Here’s what it appears like in our little 3d atmosphere:

Uncooked Quaternion Cubic Interpolation

If you’re interpolating a sequence of quaternions that are sequentially fairly related to one another, and have been “unrolled” in order that there are not any sudden
discontinuities there may be a fair simpler option to do cubic interpolation of quaternions, which is to simply do the interpolation instantly within the 4d quaternion area, treating the quaternions as 4d vectors, and re-normalize the end result.

This may be quicker and can produce virtually similar outcomes when your quaternions are related. I see this as like the difference between using slerp and nlerp for linear interpolation.

Conclusion

In the case of animation knowledge, I believe most individuals consider that doing cubic interpolation of rotations is a waste of CPU cycles. Sure – sampling 4 poses is dearer than two and the arithmetic concerned are dearer too – however cubic interpolation actually can make a visible distinction – specifically when taking part in animation in slow-motion.

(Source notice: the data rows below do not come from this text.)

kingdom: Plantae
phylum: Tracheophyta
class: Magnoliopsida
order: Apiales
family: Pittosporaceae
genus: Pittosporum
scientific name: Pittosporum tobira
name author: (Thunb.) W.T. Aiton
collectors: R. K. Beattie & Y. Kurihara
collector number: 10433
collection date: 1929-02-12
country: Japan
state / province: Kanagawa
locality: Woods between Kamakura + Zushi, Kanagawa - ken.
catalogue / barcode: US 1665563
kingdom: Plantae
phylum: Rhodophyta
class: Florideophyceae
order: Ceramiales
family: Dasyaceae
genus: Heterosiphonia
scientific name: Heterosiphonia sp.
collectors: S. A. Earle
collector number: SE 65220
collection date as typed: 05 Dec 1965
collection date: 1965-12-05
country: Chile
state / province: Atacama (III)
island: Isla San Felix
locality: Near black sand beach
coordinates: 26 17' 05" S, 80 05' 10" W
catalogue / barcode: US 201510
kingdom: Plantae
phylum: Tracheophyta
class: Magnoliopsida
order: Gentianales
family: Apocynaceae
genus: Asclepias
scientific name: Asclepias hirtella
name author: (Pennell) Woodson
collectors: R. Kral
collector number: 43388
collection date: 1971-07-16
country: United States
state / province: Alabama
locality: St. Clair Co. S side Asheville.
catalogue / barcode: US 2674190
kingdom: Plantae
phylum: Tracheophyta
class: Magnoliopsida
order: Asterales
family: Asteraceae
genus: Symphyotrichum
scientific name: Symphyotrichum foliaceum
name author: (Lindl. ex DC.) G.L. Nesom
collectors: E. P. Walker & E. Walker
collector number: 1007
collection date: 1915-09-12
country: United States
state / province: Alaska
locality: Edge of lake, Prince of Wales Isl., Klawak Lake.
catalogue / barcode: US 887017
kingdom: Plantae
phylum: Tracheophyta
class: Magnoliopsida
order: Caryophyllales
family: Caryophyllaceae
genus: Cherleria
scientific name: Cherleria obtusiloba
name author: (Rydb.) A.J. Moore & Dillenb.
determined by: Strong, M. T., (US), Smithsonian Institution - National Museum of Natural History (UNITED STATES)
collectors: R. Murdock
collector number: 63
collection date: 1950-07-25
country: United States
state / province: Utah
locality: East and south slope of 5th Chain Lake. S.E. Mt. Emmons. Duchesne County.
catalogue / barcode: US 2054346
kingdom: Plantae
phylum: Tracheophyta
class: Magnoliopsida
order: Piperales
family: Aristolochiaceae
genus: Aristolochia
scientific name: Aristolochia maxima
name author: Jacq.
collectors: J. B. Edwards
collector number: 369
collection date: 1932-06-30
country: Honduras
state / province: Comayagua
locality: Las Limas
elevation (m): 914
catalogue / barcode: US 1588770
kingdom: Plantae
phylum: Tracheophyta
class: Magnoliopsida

As well as, in comparison with linear interpolation, cubic interpolation offers velocities that change easily in-between frames, which might forestall aliasing results when additional processing the info. For instance, sampling velocities for a motion-matching database through linear interpolation at a fee increased than the unique animation knowledge will produce consecutive entries with the identical velocities – which might seem like a bug in the case of examine the info and might have an effect on the results of downstream algorithms akin to PCA.

Right here is one other concrete instance: whereas FIFA 21 has undoubtedly a few of the finest, most refined, and most life like animation on the earth of video video games, the linear interpolation between frames, and the speed discontinuity this introduces throughout slow-mo is one thing that can’t be un-seen.